The first woman to receive the Purple Heart was Army Lt. Annie G. Fox for her heroic actions during the Japanese attack on Pearl Harbor. Fox was serving as the chief nurse at the hospital at Hickam Field, Hawaii, and remained calm during the attack on Pearl Harbor and her hospital, successfully directing hospital staff to tend to the wounded as they came in from the harbor.

Cordelia “Betty” Cook was the first woman to receive both a Purple Heart and Bronze Star. A combat nurse at a field hospital on the Italian Front in 1943, she sustained shrapnel wounds during an attack on her hospital but continued treating wounded soldiers despite her injuries.

Curry T. Haynes of White Plains, Georgia, holds the record for having received the most Purple Hearts bestowed on a single service member. He was serving in the Army in Vietnam when his unit was ambushed and he was wounded in the arm.

Following surgery in Japan, he returned to ‘Nam where his actions would later earn him nine Purple Hearts. In one assault, which involved dodging multiple grenades, he sustained several injuries, including the loss of two fingers.

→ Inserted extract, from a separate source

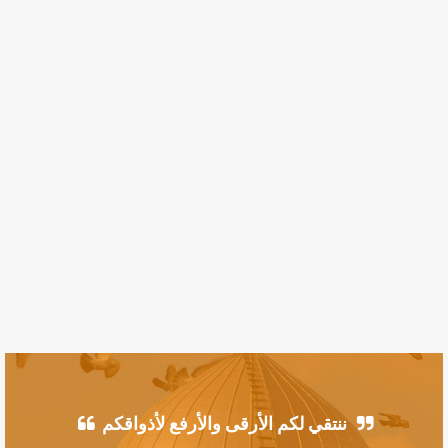
ننتقي لكم الأرقى والأرفع لأذواقكم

He died in July 2017 of cancer.

Ponchatoula has earned its place for support of military events. During World War II, the city, and especially the school children, collected enough scrap iron to have a ship named for the city, the USS Ponchatoula, whose bell is stationed just outside the front door of city hall. Now, being designated a Purple Heart City adds to that luster.

The citizens of Ponchatoula can thank Bert Cusiamano for his work and dedication to have Ponchatoula named a Purple Heart City.